[EXERCISES TO COMPLETE]
• A. From the Danbury passage, reproduce the text between "Danbury is a" and "the United States.", inclusive.
• B. According to the Danbury passage, which mineral takes its name from the city?
• C. Write the next part of the passage about Danbury, picking up after its final sentence.

[EXCERPT TO READ]
Danbury is a city in Fairfield County, Connecticut, United States, located approximately 50 miles (80 km) northeast of New York City, making it part of the New York metropolitan area. Danbury's population at the 2010 census was 80,893.
Danbury is nicknamed the "Hat City" because it was the center of the American hat industry for a period in the nineteenth and early twentieth centuries. The mineral danburite is named for Danbury while the city itself is named for Danbury in Essex, England.
Danbury is home to Danbury Hospital, Western Connecticut State University, Danbury Fair Mall and Danbury Municipal Airport. In November 2015, USA Today ranked Danbury as the second best city to live in the United States.
Danbury was settled by colonists in 1685, when eight families moved from what are now Norwalk and Stamford, Connecticut. The Danbury area was then called Pahquioque by its namesake, the Algonquian-speaking Pahquioque Native Americans (they are believed to have been a band of the Paugusset people), who occupied lands along the Still River. Bands were often identified by such geographic designation but they were associated with the larger nation by culture and language).

[RECORDS SUPPLIED]
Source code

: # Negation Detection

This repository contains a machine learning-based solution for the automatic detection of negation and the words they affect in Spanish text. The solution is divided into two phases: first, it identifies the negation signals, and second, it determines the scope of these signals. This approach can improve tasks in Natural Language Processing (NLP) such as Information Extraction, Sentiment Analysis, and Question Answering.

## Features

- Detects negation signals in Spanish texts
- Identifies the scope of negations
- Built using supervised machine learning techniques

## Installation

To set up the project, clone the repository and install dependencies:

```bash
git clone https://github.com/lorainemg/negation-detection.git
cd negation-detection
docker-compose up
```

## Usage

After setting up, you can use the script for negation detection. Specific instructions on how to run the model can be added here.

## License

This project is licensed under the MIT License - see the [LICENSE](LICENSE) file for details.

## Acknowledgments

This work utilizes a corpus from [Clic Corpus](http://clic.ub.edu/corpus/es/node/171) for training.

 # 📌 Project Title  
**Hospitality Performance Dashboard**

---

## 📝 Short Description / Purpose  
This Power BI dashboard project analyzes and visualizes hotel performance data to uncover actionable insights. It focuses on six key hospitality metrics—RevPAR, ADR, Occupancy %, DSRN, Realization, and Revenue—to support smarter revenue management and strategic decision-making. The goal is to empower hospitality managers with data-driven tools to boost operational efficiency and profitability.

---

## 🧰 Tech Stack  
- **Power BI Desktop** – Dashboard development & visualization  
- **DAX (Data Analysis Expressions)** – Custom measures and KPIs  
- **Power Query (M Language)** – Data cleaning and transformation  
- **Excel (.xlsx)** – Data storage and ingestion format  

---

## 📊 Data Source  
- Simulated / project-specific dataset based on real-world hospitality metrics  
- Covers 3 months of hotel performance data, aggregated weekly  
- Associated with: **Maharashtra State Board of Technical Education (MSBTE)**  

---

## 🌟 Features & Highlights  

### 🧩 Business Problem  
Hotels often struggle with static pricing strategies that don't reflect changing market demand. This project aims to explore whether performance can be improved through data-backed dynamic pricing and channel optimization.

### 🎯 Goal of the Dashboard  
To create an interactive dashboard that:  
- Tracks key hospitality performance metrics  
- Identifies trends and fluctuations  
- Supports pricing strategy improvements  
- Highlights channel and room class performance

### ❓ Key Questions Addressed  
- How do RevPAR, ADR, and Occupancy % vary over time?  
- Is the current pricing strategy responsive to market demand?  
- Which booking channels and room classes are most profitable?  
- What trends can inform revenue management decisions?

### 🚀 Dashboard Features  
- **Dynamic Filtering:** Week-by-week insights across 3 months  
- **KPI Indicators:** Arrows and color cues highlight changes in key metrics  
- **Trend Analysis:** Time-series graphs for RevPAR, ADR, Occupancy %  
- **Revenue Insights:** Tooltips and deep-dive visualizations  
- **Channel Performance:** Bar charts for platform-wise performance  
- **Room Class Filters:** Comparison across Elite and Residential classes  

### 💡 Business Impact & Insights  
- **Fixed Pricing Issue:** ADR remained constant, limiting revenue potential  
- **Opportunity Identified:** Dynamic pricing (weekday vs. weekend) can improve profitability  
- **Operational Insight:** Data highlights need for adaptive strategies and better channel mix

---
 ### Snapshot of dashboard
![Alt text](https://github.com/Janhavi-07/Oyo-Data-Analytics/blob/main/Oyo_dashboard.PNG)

[RESPONSES BY ITEM NUMBER]
• A.
Danbury is a city in Fairfield County, Connecticut, United States, located approximately 50 miles (80 km) northeast of New York City, making it part of the New York metropolitan area. Danbury's population at the 2010 census was 80,893.
Danbury is nicknamed the "Hat City" because it was the center of the American hat industry for a period in the nineteenth and early twentieth centuries. The mineral danburite is named for Danbury while the city itself is named for Danbury in Essex, England.
Danbury is home to Danbury Hospital, Western Connecticut State University, Danbury Fair Mall and Danbury Municipal Airport. In November 2015, USA Today ranked Danbury as the second best city to live in the United States.

• B. Danburite

• C.
One of the original English settlers was Samuel Benedict, who bought land from the Paquioque in 1685, along with his brother James Benedict, James Beebe, and Judah Gregory. This area was also called Paquiack ("open plain" or "cleared land") by the Paquioque. In recognition of the wetlands, the settlers chose the name Swampfield for their town. In October 1687, the general court decreed the name Danbury.